I have encrypted the string in PHP using AES-256-ECB.
$sString = "test"
$sEncryptionMethod = "AES-256-ECB";
$sEncryptionKey = "mysecretkey";
openssl_encrypt($sString, $sEncryptionMethod, $sEncryptionKey)
I would like to decrypt the same using Java/Scala?
String secret = "mysecretkey";
SecretKeySpec skeySpec = new SecretKeySpec(encKey.getBytes("UTF-8"), "AES");
byte[] decodedValue = Base64.getDecoder.decode(token);
Cipher cipher = Cipher.getInstance("AES/ECB/PKCS5PADDING");
int decryptMode = Cipher.DECRYPT_MODE;
cipher.init(decryptMode, skeySpec);
new String(cipher.doFinal(decodedValue));
I am seeing the following error? how can we decrypt the same using Java? Note: (decryption in PHP is working as expected) but I want to do this in Java
Given final block not properly padded. Such issues can arise if a bad key is used during decryption.
The key has to be exactly 256 bit long. Clearly the PHP side is doing some unspecified magic voodoo to "mysecretkey"
to obtain a 256 bit key. Java does not, as a rule, engage in 'the user does not appear to know what they are doing, eh, I'll take a wild stab in the dark', like PHP does, which is the problem here.
Figure out how "mysecretkey" is turned into a 256-bit key, and replicate that in java.
NB: ECB is extremely insecure. It sounds like you don't know enough about encryption to have any hope of producing an application that is actually hard to trivially break.

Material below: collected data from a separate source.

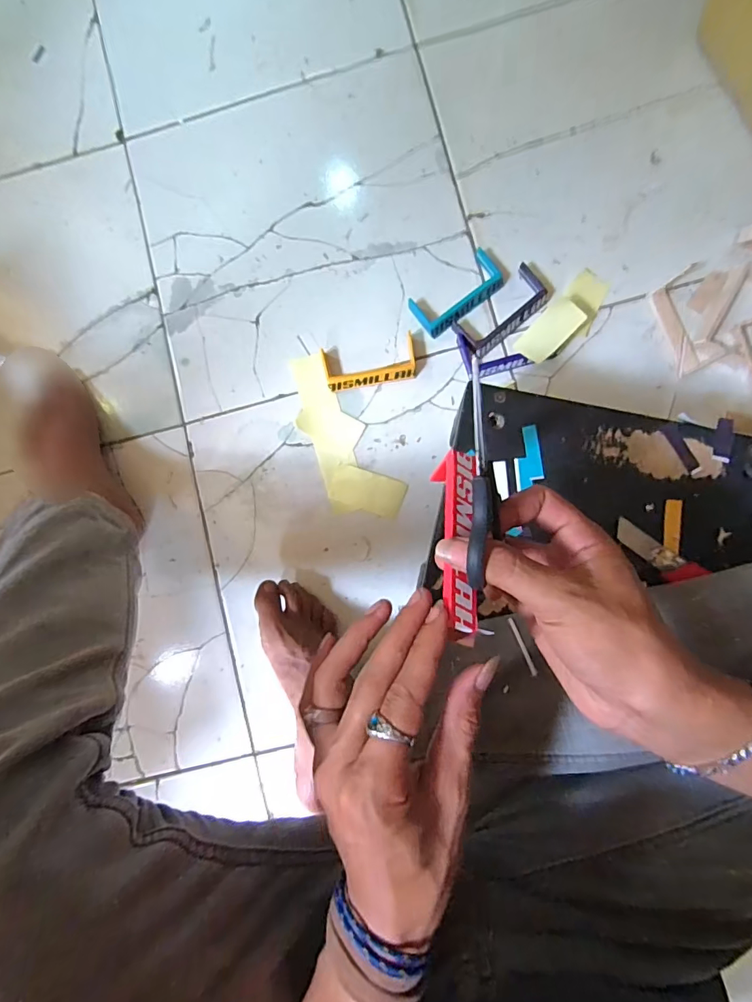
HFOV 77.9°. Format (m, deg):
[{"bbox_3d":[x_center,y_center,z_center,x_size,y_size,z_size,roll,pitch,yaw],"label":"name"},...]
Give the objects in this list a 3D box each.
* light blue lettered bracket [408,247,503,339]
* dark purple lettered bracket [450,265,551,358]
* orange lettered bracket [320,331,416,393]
[{"bbox_3d":[0.097,-0.246,0.551,0.110,0.017,0.054,-36,84,1],"label":"light blue lettered bracket"},{"bbox_3d":[0.148,-0.222,0.541,0.111,0.016,0.052,-40,84,0],"label":"dark purple lettered bracket"},{"bbox_3d":[-0.008,-0.162,0.549,0.106,0.022,0.048,-11,85,3],"label":"orange lettered bracket"}]

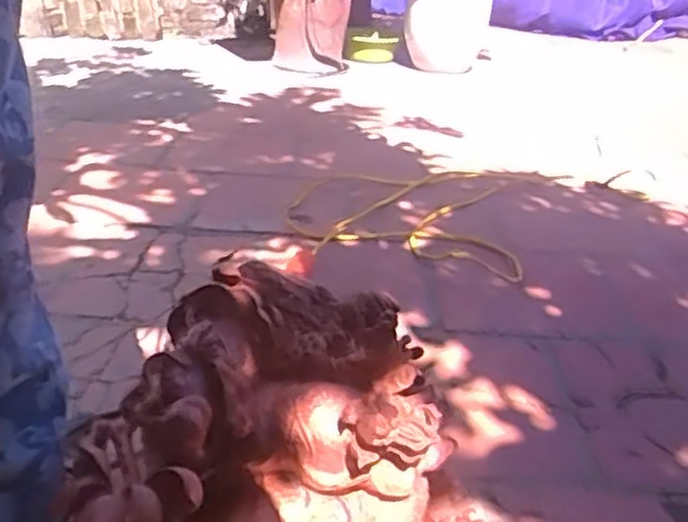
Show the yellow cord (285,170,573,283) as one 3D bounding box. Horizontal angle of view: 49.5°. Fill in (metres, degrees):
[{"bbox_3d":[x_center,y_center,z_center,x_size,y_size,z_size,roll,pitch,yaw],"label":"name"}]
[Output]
[{"bbox_3d":[0.163,-0.111,1.552,0.527,0.025,0.556,0,26,0],"label":"yellow cord"}]

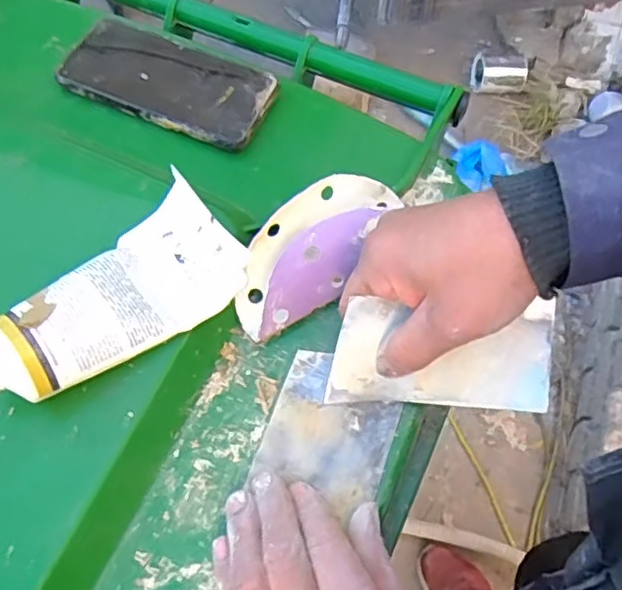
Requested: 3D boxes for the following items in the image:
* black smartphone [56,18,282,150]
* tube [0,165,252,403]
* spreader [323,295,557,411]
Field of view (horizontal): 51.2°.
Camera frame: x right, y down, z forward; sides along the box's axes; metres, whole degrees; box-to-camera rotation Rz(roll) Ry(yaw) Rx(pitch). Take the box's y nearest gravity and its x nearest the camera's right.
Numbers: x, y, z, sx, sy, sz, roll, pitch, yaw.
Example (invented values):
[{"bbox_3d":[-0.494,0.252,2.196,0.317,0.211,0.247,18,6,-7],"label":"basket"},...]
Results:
[{"bbox_3d":[-0.108,-0.164,0.495,0.156,0.013,0.076,23,61,9],"label":"black smartphone"},{"bbox_3d":[-0.120,-0.003,0.378,0.157,0.035,0.085,-32,67,-20],"label":"tube"},{"bbox_3d":[0.075,0.035,0.385,0.128,0.068,0.008,1,22,9],"label":"spreader"}]

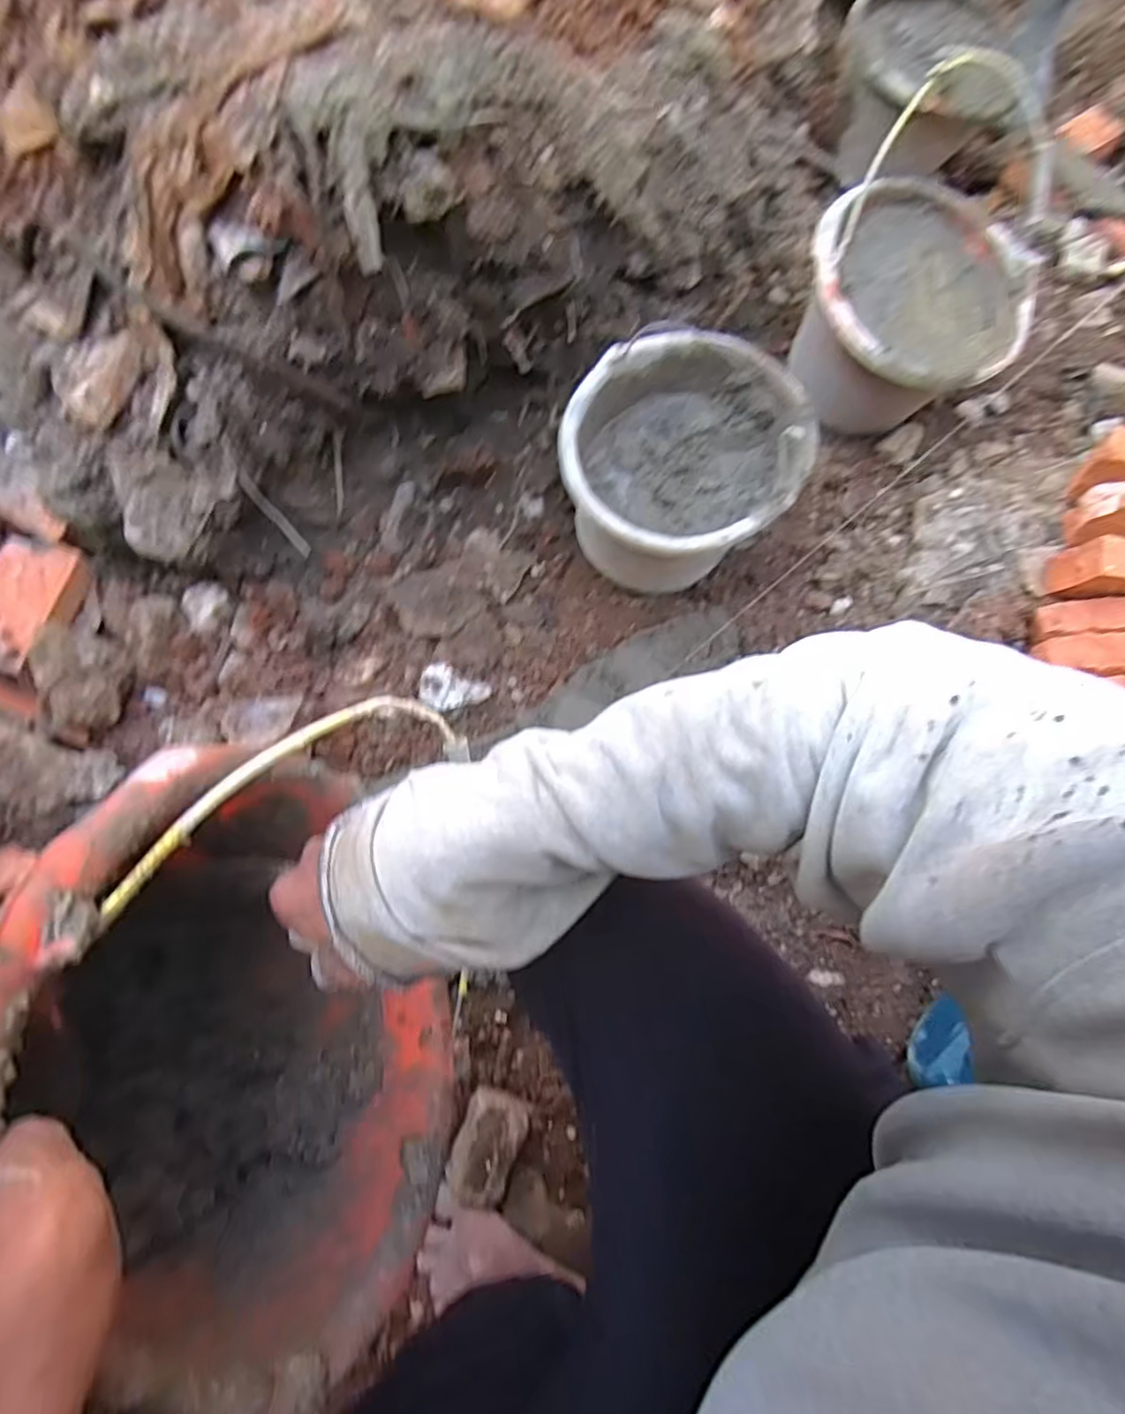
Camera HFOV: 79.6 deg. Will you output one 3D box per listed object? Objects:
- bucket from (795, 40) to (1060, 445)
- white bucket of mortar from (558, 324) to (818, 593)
[{"bbox_3d":[0.435,-0.499,0.858,0.261,0.223,0.283,1,69,-2],"label":"bucket"},{"bbox_3d":[0.134,-0.262,0.783,0.241,0.179,0.287,32,72,10],"label":"white bucket of mortar"}]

NB2: Note that the PHP documentation itself strongly suggests that 'key' should be some cryptographically derived secure source of 256 bits. The fact that openssl_encrypt
actually gives you an answer when you provide a broken key is somewhat eyebrow raising. See the various comments at the PHP manual on openssl_encrypt which clearly highlight some weirdness is going on there but none are clear enough to actually explain what PHP is doing here.